[WHAT YOU HAVE TO DO]
Your answer should be every line of the records that contains the word "essere", copied as it stands.
(RECORDS TO USE begins)
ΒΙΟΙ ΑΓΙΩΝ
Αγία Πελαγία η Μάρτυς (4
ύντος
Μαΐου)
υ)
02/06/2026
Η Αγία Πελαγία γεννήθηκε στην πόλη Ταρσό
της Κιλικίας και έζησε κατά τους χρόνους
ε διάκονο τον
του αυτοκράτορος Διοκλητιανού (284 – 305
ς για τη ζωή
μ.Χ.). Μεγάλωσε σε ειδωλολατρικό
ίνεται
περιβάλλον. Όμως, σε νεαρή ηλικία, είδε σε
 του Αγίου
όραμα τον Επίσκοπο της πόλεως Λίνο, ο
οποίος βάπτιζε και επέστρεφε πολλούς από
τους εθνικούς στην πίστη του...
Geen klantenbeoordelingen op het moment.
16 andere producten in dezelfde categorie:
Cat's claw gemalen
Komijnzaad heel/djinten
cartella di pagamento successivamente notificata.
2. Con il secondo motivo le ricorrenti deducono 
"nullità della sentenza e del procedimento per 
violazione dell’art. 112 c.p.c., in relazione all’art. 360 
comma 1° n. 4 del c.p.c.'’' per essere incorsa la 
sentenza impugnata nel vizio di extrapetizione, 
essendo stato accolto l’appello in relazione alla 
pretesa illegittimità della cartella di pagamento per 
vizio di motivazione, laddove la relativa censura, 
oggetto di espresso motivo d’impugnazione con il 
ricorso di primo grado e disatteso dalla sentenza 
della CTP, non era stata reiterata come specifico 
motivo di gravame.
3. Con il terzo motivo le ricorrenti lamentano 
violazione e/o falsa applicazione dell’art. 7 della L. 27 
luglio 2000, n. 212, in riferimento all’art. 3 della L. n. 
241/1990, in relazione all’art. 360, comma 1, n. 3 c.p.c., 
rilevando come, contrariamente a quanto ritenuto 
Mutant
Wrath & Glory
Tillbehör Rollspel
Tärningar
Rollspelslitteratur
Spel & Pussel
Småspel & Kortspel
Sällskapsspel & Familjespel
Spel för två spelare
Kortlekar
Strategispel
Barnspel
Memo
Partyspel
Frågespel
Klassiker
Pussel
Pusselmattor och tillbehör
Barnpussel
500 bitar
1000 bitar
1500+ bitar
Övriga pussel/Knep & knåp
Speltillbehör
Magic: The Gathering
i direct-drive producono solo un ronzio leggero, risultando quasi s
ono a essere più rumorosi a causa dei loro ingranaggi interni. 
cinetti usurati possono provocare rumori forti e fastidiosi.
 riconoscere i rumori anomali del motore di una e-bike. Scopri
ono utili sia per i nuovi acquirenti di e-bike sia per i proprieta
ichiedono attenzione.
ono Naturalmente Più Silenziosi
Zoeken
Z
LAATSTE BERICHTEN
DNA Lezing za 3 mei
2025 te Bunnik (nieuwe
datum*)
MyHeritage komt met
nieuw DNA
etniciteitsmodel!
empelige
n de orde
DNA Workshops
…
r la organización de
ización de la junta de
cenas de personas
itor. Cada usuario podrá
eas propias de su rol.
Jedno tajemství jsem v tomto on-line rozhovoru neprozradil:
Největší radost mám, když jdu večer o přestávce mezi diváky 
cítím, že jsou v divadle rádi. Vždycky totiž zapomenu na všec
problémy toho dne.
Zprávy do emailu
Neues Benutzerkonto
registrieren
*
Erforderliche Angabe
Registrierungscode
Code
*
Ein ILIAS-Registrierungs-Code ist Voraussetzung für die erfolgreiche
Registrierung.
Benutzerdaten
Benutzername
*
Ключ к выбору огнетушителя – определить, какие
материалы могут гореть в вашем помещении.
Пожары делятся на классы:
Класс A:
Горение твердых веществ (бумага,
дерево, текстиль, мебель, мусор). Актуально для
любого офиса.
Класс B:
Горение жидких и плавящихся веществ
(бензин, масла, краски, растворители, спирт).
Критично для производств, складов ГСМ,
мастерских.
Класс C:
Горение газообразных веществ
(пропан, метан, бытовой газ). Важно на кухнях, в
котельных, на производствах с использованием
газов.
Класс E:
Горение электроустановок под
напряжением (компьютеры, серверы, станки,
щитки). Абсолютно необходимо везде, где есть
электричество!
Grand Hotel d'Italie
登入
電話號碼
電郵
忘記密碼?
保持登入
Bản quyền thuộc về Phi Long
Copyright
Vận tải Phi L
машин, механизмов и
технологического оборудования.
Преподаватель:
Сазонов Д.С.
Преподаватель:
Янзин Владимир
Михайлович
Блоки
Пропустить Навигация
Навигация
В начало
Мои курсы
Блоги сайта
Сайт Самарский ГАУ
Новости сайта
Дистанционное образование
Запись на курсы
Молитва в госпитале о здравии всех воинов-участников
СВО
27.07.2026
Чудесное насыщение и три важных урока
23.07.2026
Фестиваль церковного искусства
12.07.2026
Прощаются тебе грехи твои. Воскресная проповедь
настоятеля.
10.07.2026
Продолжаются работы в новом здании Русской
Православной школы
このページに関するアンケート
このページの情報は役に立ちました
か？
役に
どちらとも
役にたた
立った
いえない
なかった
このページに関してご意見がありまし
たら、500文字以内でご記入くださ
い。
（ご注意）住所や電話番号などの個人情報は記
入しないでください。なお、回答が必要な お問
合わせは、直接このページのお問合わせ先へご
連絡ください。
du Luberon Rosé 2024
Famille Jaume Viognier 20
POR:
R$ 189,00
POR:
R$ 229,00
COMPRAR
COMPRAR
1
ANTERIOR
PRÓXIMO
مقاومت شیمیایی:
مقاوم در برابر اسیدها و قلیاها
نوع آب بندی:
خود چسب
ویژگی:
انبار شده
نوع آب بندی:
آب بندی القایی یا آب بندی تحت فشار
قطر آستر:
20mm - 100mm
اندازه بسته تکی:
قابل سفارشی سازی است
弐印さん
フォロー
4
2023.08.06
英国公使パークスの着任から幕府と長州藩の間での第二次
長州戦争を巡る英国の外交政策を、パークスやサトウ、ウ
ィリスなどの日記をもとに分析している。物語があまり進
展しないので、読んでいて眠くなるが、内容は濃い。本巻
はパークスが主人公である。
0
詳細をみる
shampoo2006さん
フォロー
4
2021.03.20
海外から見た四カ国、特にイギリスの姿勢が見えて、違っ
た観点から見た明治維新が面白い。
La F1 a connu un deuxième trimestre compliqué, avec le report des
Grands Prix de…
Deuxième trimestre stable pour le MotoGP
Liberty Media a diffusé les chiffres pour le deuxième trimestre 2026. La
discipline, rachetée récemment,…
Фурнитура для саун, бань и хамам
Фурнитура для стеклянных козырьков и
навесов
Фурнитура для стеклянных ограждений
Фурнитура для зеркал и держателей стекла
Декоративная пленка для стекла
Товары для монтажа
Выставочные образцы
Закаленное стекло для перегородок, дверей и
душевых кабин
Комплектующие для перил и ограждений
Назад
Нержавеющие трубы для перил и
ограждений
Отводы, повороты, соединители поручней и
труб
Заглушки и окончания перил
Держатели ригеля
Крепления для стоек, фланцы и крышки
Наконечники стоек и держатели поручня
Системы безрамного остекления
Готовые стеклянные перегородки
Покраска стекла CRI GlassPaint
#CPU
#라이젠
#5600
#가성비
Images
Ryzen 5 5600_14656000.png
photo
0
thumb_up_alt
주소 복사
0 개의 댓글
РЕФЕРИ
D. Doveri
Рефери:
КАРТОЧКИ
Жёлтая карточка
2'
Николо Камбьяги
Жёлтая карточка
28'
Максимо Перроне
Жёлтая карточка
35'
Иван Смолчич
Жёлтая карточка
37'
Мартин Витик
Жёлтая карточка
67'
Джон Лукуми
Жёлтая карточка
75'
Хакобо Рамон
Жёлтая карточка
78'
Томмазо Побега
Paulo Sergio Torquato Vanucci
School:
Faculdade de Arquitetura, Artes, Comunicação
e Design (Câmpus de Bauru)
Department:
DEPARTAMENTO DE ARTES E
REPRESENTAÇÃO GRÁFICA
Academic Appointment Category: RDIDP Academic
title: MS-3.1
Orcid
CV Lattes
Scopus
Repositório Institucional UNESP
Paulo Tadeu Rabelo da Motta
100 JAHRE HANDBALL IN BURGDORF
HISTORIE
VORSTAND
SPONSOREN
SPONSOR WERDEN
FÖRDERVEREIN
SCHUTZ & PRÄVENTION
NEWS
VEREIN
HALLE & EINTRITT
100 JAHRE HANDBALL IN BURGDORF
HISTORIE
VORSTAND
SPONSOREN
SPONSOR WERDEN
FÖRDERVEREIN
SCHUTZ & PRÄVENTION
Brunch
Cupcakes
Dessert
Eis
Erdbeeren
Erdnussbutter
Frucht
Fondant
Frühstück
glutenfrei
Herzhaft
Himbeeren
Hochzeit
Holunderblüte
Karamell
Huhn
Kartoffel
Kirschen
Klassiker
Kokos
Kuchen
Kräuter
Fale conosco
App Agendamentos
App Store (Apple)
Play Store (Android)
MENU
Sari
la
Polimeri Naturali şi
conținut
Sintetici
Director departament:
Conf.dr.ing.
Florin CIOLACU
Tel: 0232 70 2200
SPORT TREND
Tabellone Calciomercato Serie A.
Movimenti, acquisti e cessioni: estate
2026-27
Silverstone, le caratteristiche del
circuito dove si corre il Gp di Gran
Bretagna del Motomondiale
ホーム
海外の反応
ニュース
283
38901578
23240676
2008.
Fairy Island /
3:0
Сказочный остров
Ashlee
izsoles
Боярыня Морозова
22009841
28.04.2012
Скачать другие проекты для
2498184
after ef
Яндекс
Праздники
(RECORDS TO USE ends)
[WRITTEN ANSWER]
comma 1° n. 4 del c.p.c.'’' per essere incorsa la 
ono a essere più rumorosi a causa dei loro ingranaggi interni. 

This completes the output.